◆ Available data ◆
== Segment start ==
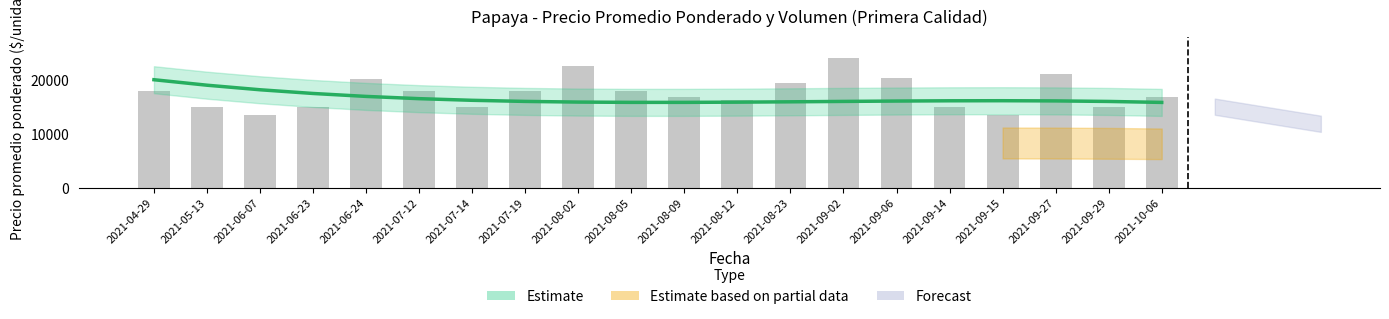

At which category does the chart reach its peak across all series?

2021-09-02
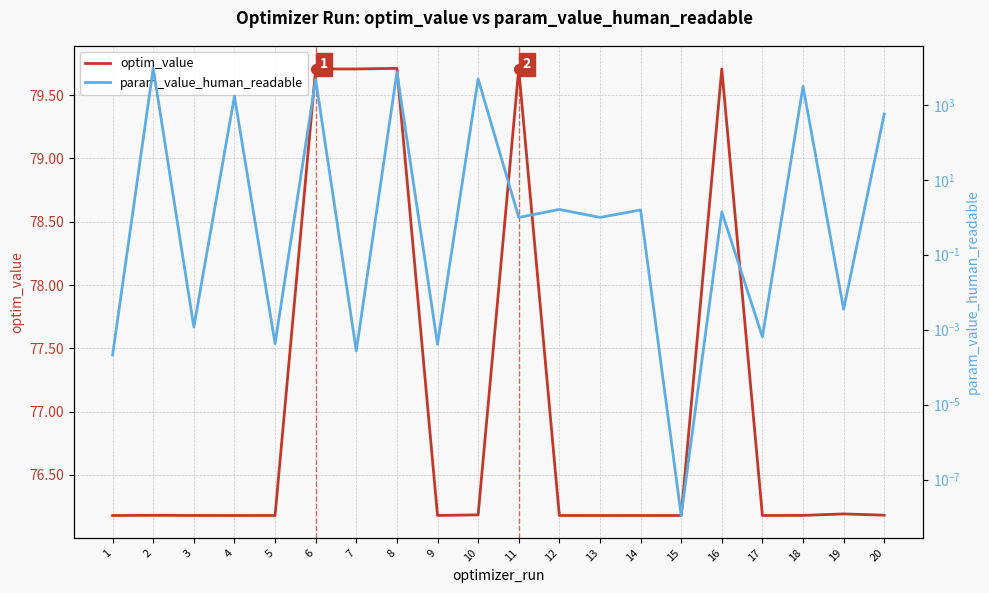

Between 12 and 18, which series saw the biggest shift?

param_value_human_readable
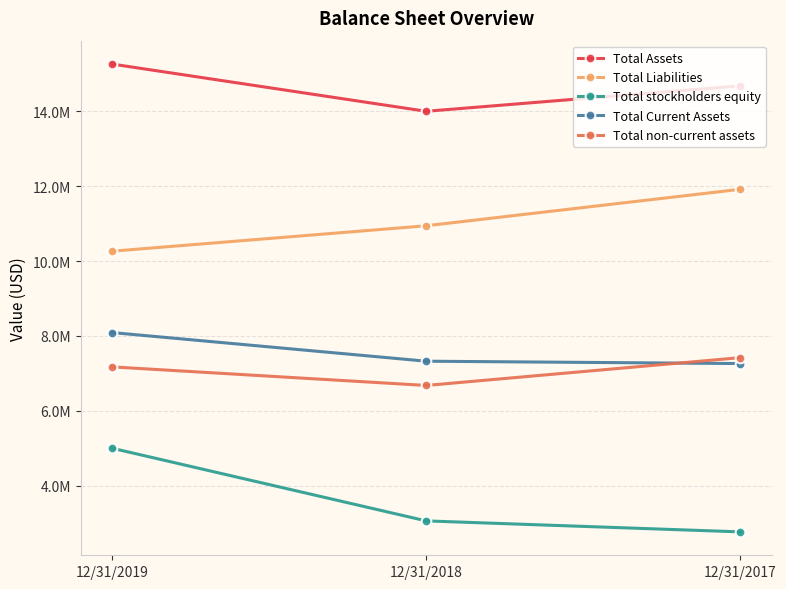

What is the greatest value displayed?

15260991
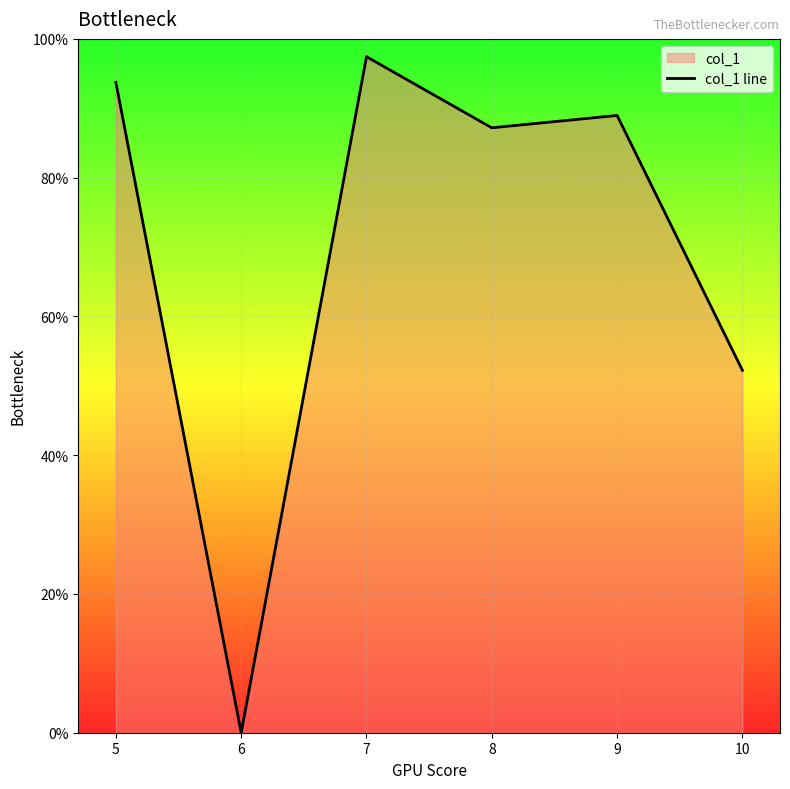

What is the difference between the second highest and minimum values?

93.7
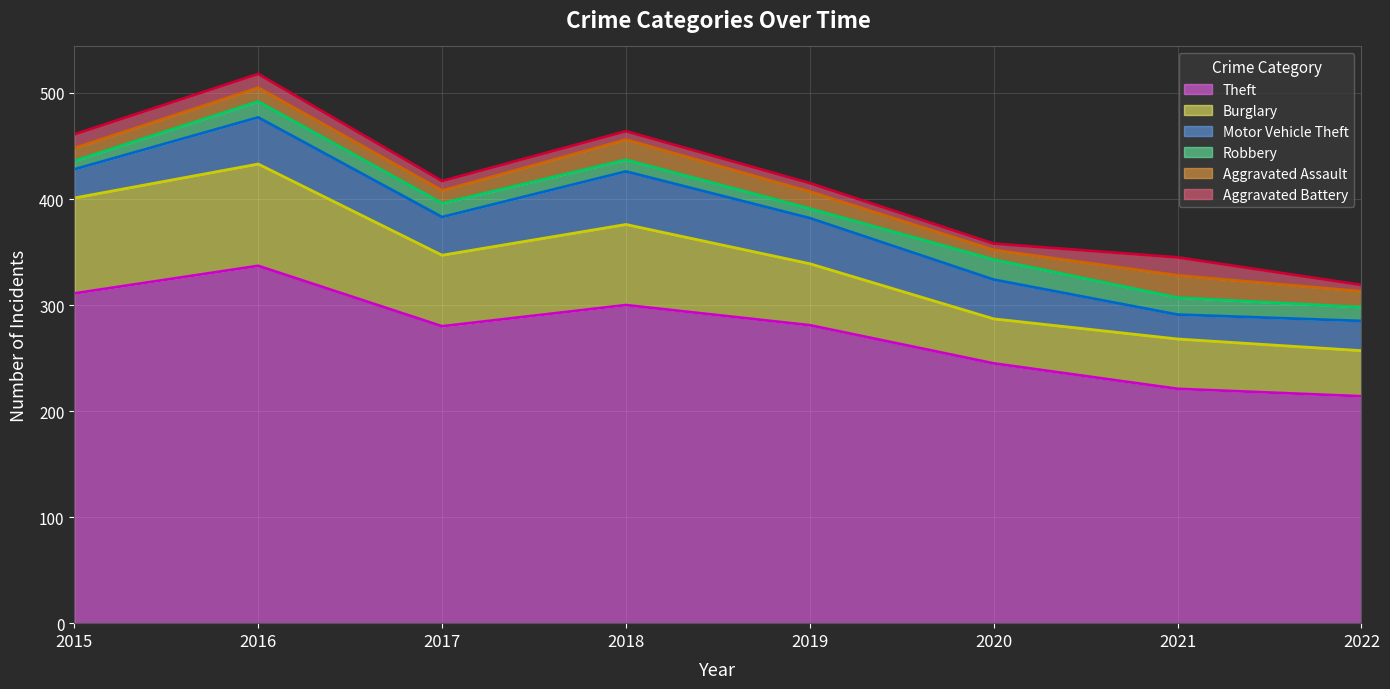

What is the value of the Aggravated Assault point at the 7th from the left?

21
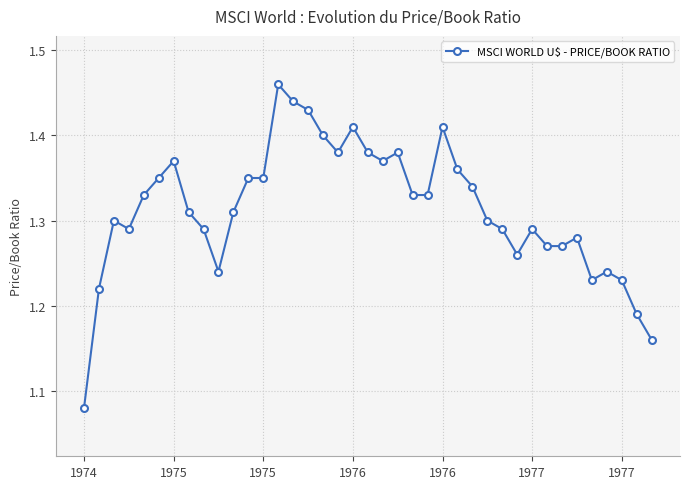

True or false: there are more than 2 points higher than both neighbors.

True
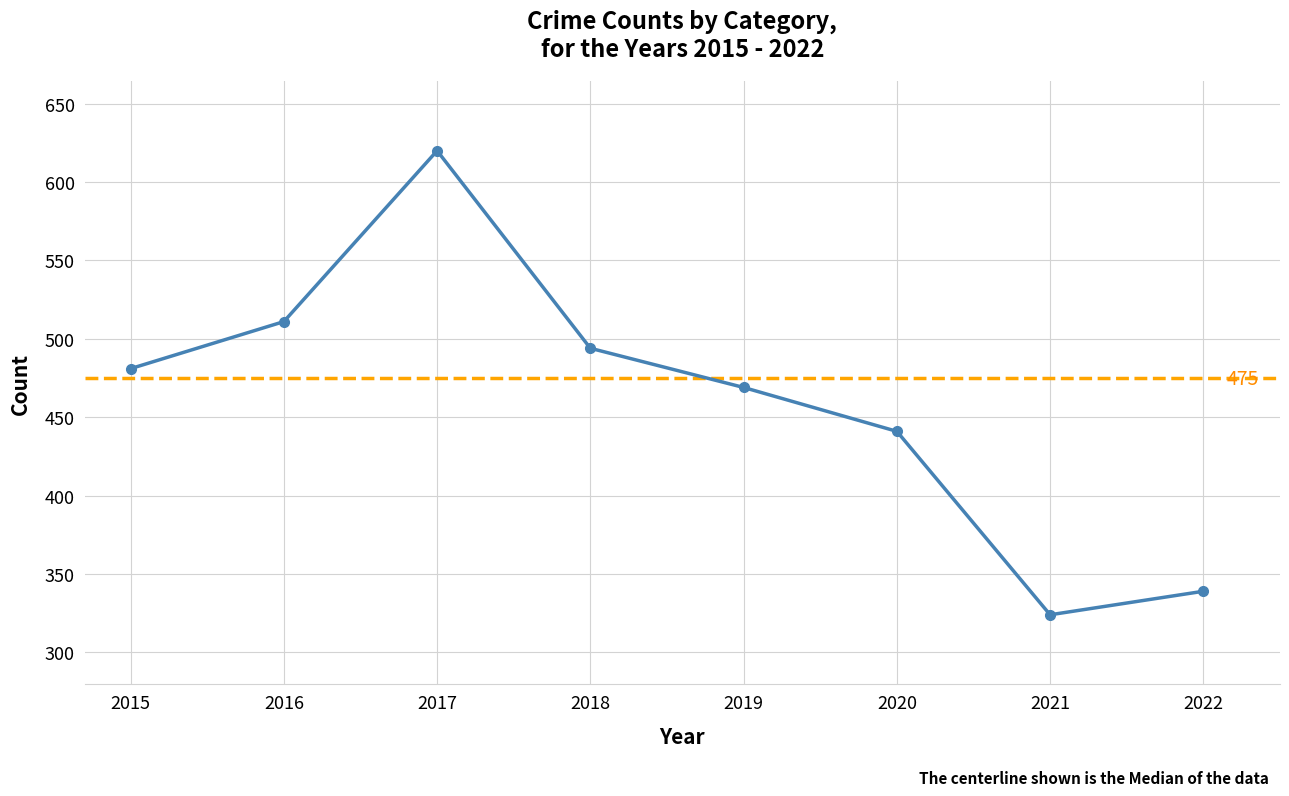

Where is the first local minimum?

2021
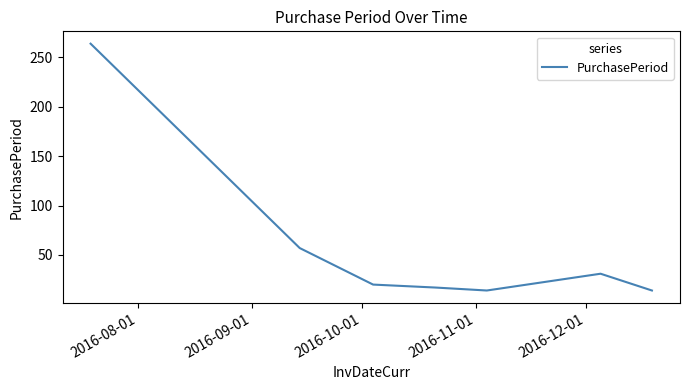

What is the maximum value shown in the chart?

264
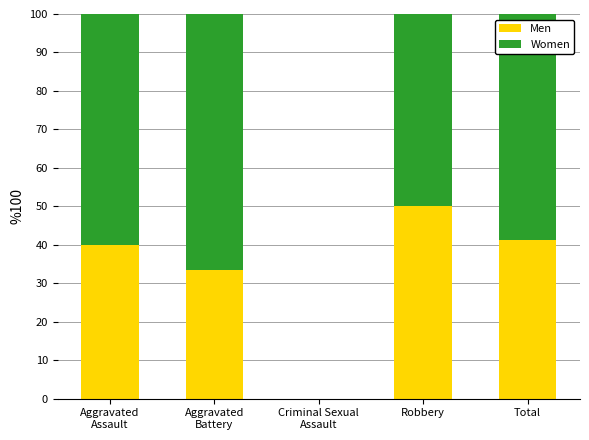

What is the sum of all Men values?

164.5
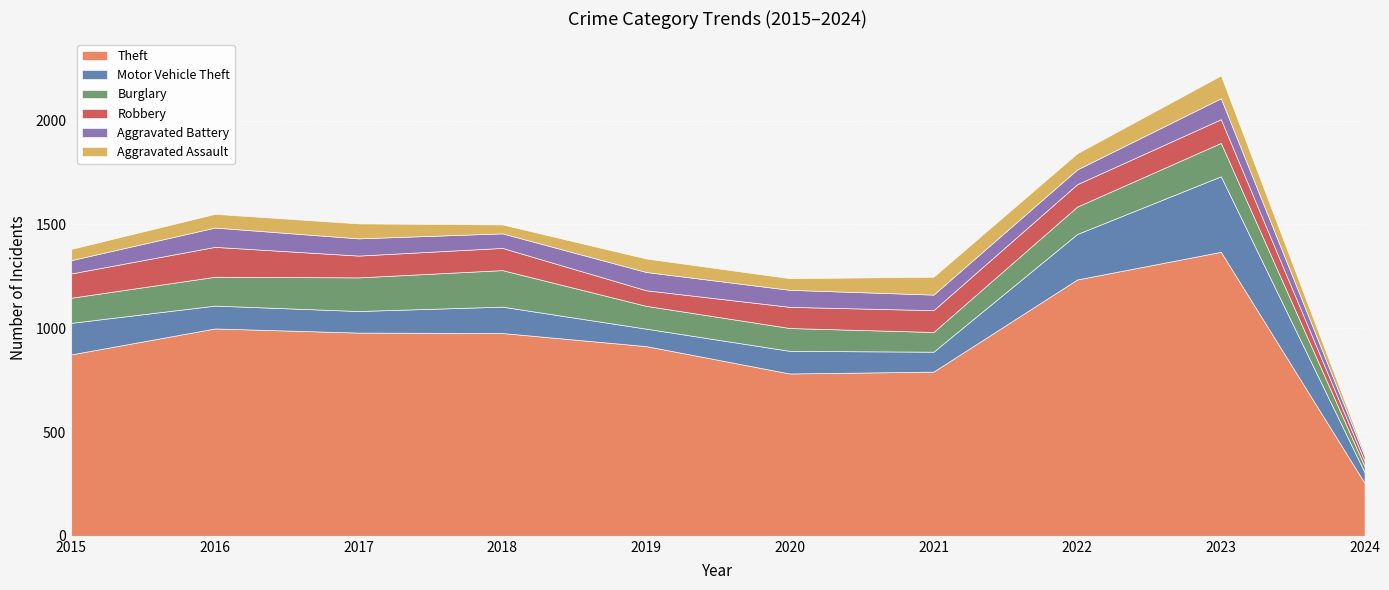

How many interior local valleys does the Robbery series have?

2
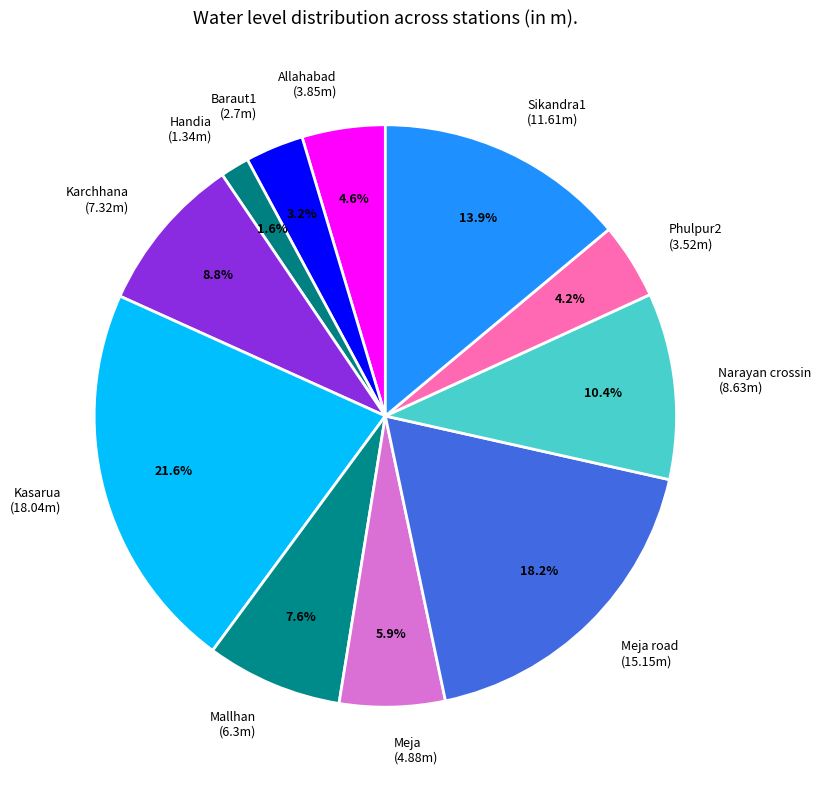

What is the largest slice in the pie chart?

Kasarua (18.04m)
== Segment end ==
◆ Your assignment ◆
Reproduce all of the entries above word for word, leaving out the pictures.

◆ Answer for the task ◆
At which category does the chart reach its peak across all series?

2021-09-02

Between 12 and 18, which series saw the biggest shift?

param_value_human_readable

What is the greatest value displayed?

15260991

What is the difference between the second highest and minimum values?

93.7

What is the value of the Aggravated Assault point at the 7th from the left?

21

True or false: there are more than 2 points higher than both neighbors.

True

Where is the first local minimum?

2021

What is the maximum value shown in the chart?

264

What is the sum of all Men values?

164.5

How many interior local valleys does the Robbery series have?

2

What is the largest slice in the pie chart?

Kasarua (18.04m)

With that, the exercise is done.